--- START ---

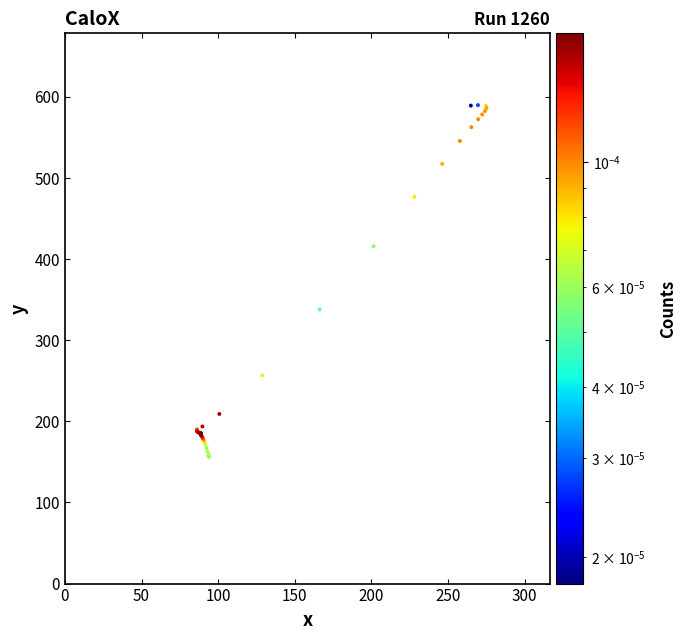

What Y value in the scatter plot is closest to 373?

338.1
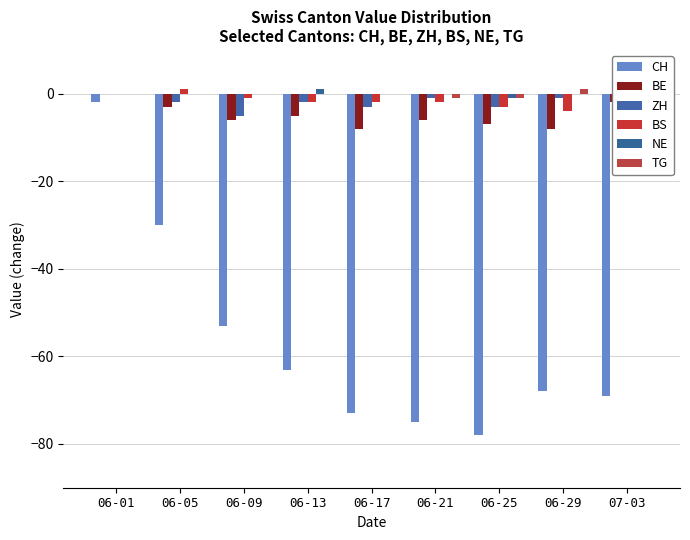

Which series has the widest spread of values?

CH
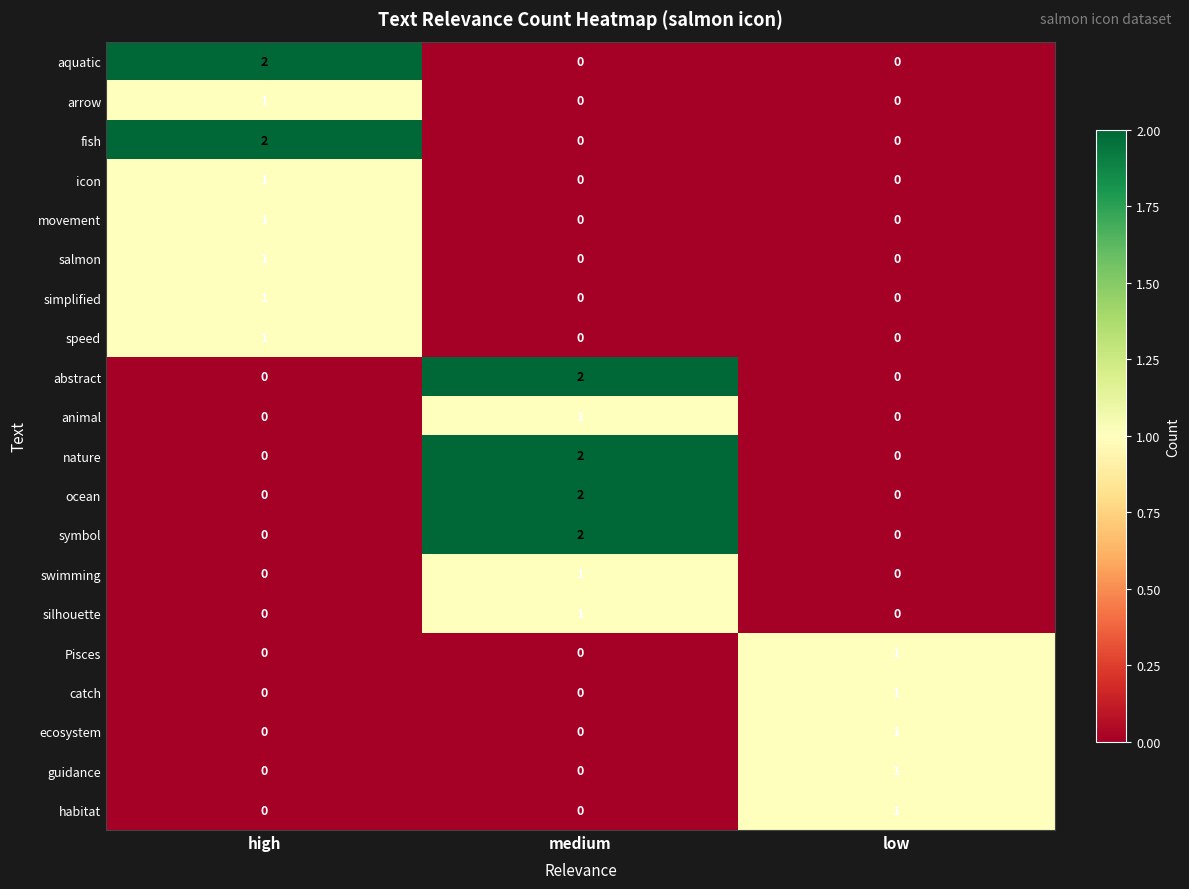

What is the total value across all series at high?

10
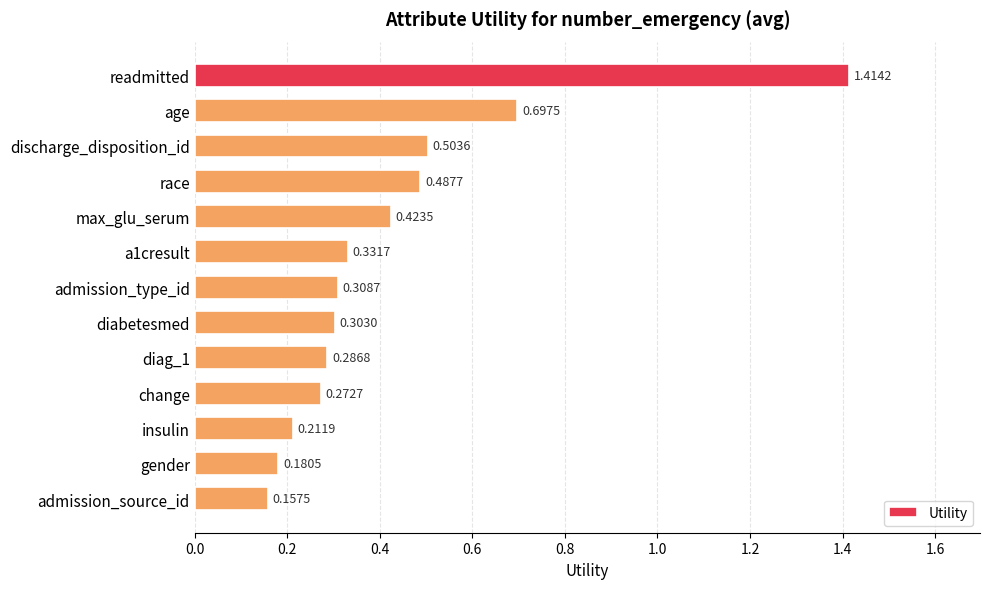

What is the label of the 5th bar from the top?

max_glu_serum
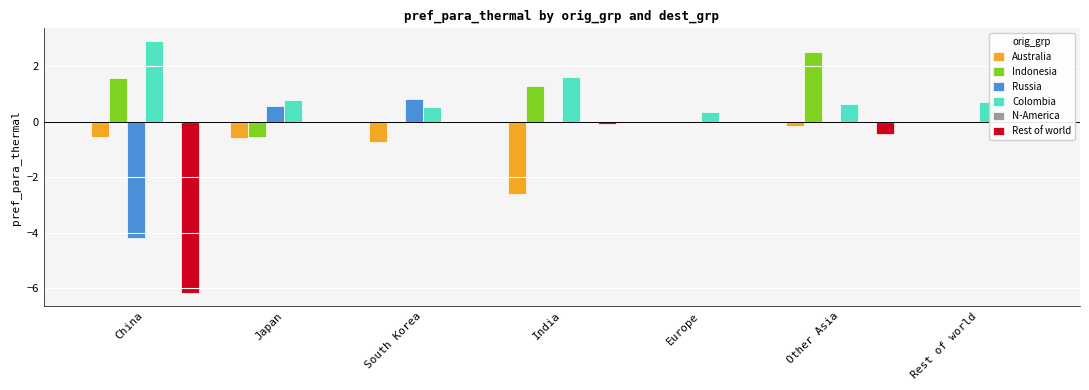

What is the total value across all series at Rest of world?

0.7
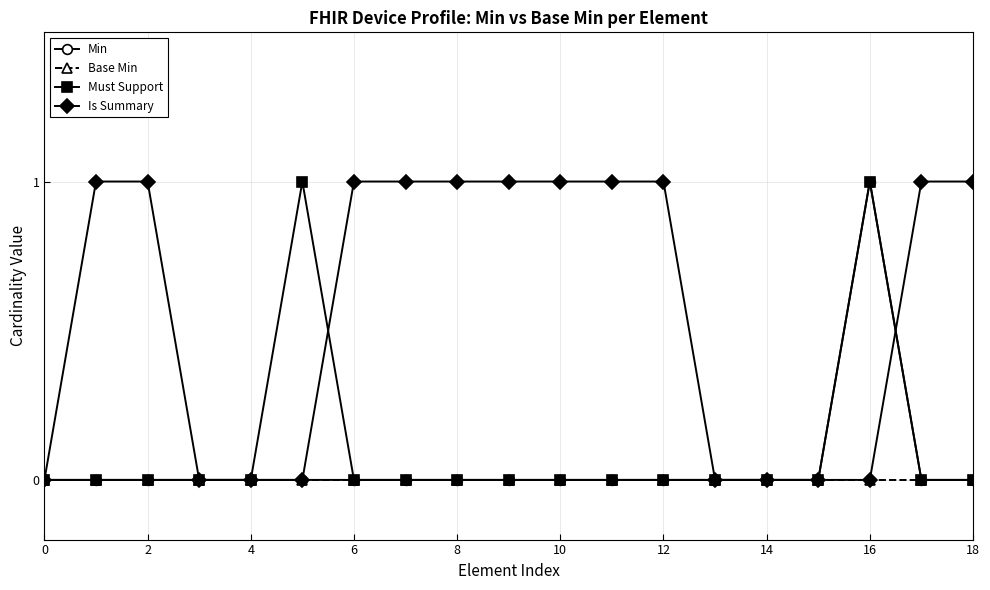

What are all the series names shown in the legend?

Min, Base Min, Must Support, Is Summary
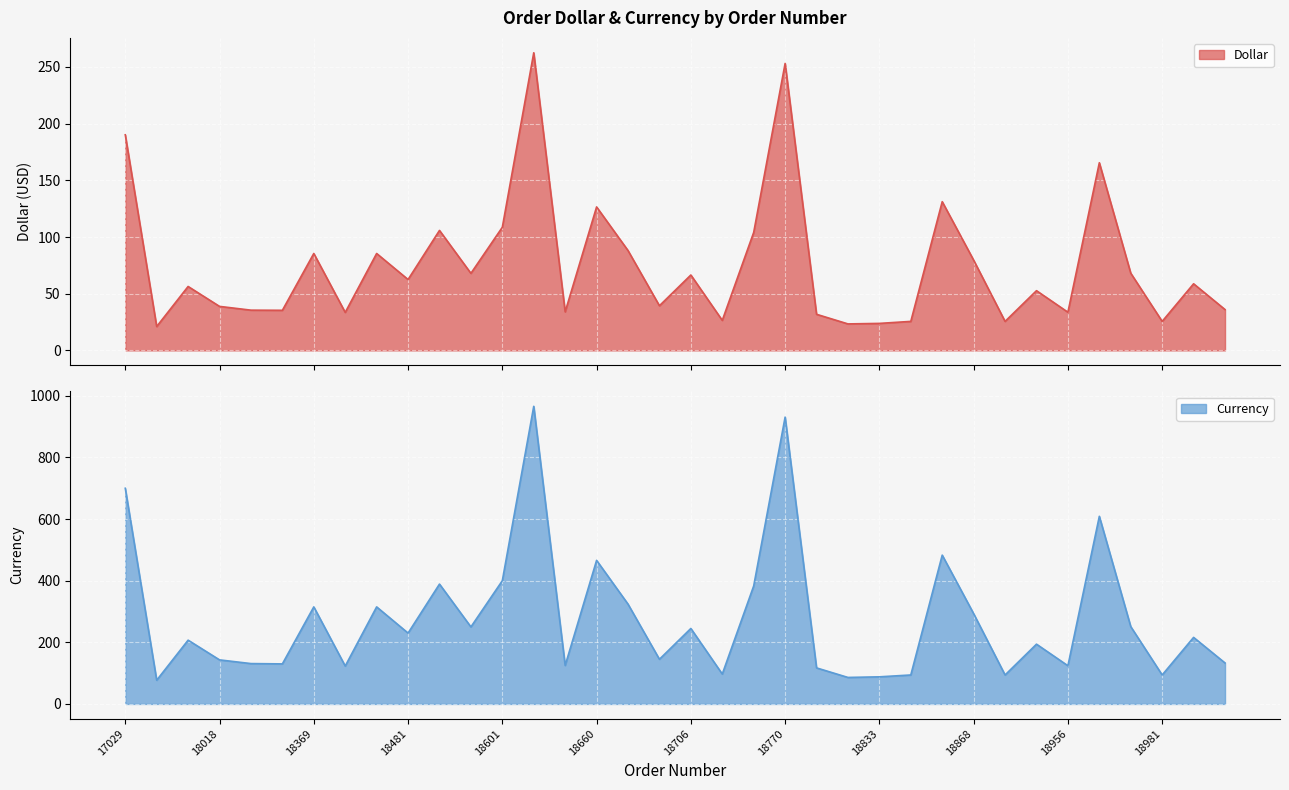

Reading left to right, what are all the values shown in this chart?

Dollar: 17029=190.2	17280=21.1	17807=56.4	18018=38.8	18209=35.5	18339=35.4	18369=85.5	18420=33.5	18421=85.5	18481=62.5	18495=105.8	18555=68.0	18601=108.6	18602=262.5	18624=34.0	18660=126.5	18702=88.1	18703=39.4	18706=66.5	18711=26.5	18741=104.1	18770=253.1	18790=31.8	18810=23.4	18833=23.8	18857=25.6	18860=131.2	18868=79.6	18930=25.6	18938=52.7	18956=33.7	18962=165.5	18979=68.1	18981=25.6	18996=58.8	19032=36.0
Currency: 17029=700.0	17280=77.0	17807=207.0	18018=143.0	18209=131.0	18339=130.0	18369=315.0	18420=123.0	18421=315.0	18481=230.0	18495=389.0	18555=250.0	18601=400.0	18602=966.0	18624=125.0	18660=466.0	18702=324.0	18703=145.0	18706=245.0	18711=97.0	18741=383.0	18770=931.0	18790=117.0	18810=86.0	18833=88.0	18857=94.0	18860=483.0	18868=293.0	18930=94.0	18938=194.0	18956=124.0	18962=609.0	18979=251.0	18981=94.0	18996=216.0	19032=133.0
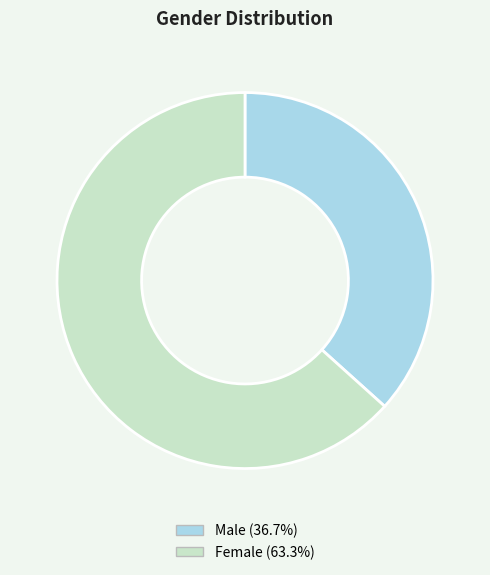

Does any single category account for the majority?

Yes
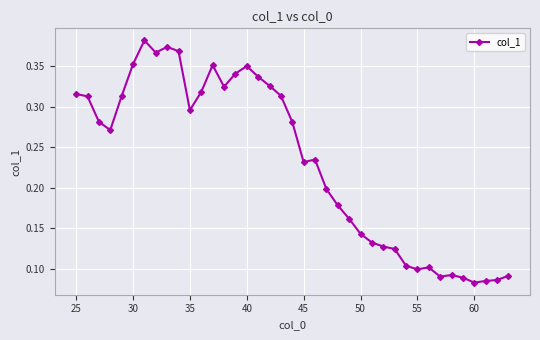

Count the values in the range 0 to 1.

39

--- END ---

### [Request]
Return every line of the data above that contains the string "shown".

### [Reply to the task]
What are all the series names shown in the legend?
Reading left to right, what are all the values shown in this chart?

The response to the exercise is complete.